In an emailed press release, Ashurbeyli said that “Asgardia is a fully-fledged and independent nation, and a future member of the United Nations — with all the attributes this status entails.”
However, according to current international space law, the country that launches an object into space is responsible for it, including any damage it causes to denizens of Earth.
“The project is creating a new framework for ownership and nationhood in space, which will adapt current outer space laws governing responsibility, private ownership and enterprise so they are fit for purpose in the new era of space exploration,” the organisation said in its emailed release. “By creating a new Space Nation, private enterprise, innovation and the further development of space technology to support humanity will flourish free from the tight restrictions of state control that currently exist.”
How would that be different from the ISS?
“The ISS is joint venture. There’s no entity called ‘ISS,'” Jakhu said. “It’s just one facility, parts of which are controlled by different nations. It’s more or less a condo.”
And when asked about the laws behind forging a country on a yet-to-be-launched space station, Jakhu acknowledged the challenge, but he seemed optimistic.
“We have not seen any nation attempt this before. So this will be a first,” he said. “We’ll start small and eventually people will be going there, and working, and having their own rules and regulations … This facility will become an independent nation.”
Business Insider contacted the United Nations Office for Outer Space Affairs (UNOOSA) for clarification on whether or not current space laws would permit a new country to declare itself in space — from the ground, with an uncrewed satellite, or even with people aboard a space station. We also asked the organisation how (if it’s not yet permitted) a new nation like Asgardia might need to change space law to form itself
UNOOSA represenatives did not immediately respond to our query.
How will Asgardia get built?
While painting an ambitious vision of a peaceful future in space, Asgardia is curiously quiet on the details.
Business Insider pressed its representatives for details about timelines, funding, satellite and space station designs, launch vehicles, personnel, and more, but Asgardia declined to provide that information.
“At this point we’re trying not to give too much technical details away,” Wild said. “We have some ideas, but it’s not at the level of understanding to put into the public domain … [W]e’re taking a measured approach. We’re explaining what we want to do now and not jumping the gun on too many details.”

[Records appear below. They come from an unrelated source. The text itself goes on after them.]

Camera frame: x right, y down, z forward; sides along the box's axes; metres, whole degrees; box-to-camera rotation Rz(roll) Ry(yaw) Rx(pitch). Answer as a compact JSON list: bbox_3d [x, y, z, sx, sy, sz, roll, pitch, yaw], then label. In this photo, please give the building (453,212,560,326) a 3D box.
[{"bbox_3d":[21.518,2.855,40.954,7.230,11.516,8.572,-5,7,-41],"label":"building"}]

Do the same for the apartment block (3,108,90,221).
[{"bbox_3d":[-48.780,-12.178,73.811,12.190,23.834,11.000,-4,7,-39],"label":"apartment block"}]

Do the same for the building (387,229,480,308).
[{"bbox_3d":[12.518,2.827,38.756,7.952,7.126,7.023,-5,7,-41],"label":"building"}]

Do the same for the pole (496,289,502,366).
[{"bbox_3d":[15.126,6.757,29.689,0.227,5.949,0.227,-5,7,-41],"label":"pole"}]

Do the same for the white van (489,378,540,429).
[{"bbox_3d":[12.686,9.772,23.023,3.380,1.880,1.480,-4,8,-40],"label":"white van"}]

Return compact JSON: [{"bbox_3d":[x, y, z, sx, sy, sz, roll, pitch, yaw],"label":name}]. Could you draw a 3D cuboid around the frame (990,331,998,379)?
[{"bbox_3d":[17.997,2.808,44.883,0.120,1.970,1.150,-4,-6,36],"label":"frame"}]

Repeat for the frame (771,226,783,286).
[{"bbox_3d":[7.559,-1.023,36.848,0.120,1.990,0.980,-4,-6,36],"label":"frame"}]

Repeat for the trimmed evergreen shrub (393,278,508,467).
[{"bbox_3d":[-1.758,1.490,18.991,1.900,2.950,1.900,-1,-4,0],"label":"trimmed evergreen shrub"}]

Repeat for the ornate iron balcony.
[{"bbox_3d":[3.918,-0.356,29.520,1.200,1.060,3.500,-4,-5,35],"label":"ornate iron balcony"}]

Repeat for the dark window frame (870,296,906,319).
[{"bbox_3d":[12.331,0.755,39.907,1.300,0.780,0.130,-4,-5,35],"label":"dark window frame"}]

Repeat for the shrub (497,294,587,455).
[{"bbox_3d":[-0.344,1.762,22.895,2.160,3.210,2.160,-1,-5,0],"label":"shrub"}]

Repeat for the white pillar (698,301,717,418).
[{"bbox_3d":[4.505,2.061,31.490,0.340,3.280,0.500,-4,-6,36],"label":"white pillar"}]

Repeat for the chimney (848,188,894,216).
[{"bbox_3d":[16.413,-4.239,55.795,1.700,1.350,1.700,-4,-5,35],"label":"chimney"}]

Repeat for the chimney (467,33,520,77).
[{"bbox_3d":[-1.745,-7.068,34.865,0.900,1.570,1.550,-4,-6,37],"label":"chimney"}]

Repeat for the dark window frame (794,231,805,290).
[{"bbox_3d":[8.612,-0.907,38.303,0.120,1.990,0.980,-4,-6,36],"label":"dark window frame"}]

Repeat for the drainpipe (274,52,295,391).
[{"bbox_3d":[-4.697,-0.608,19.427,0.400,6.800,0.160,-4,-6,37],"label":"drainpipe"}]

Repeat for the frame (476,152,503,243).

Jakhu and Asgardia’s organisers expect to draw plenty of critics, including analogies to the fizzling Mars One project — an effort that continues to claim it will set down astronauts it has recruited on the red planet, though multiple investigations suggest it lacks the funding, manpower, and expertise to pull off the feat.
However, Jakhu and Wild pointed out that trying to form the first space nation a couple hundred miles above Earth is a lot different than trying to colonize Mars, as Elon Musk of SpaceX and Mars One intend.
“I’m sure people will ridicule [Asgardia], but I’m not worried. Anyone who tries out-of-the-box things is initially ridiculed,” Jakhu said. “Everything that’s amazing starts with a crazy idea. After a while science fiction becomes science fact, and this is an idea which is just being initiated.
Asked if Jakhu would live in Asgardia, he responded, “why not?”
“I think it’d be less risky than going to Mars,” he said. “And you could more easily come back to Earth if you didn’t like it.”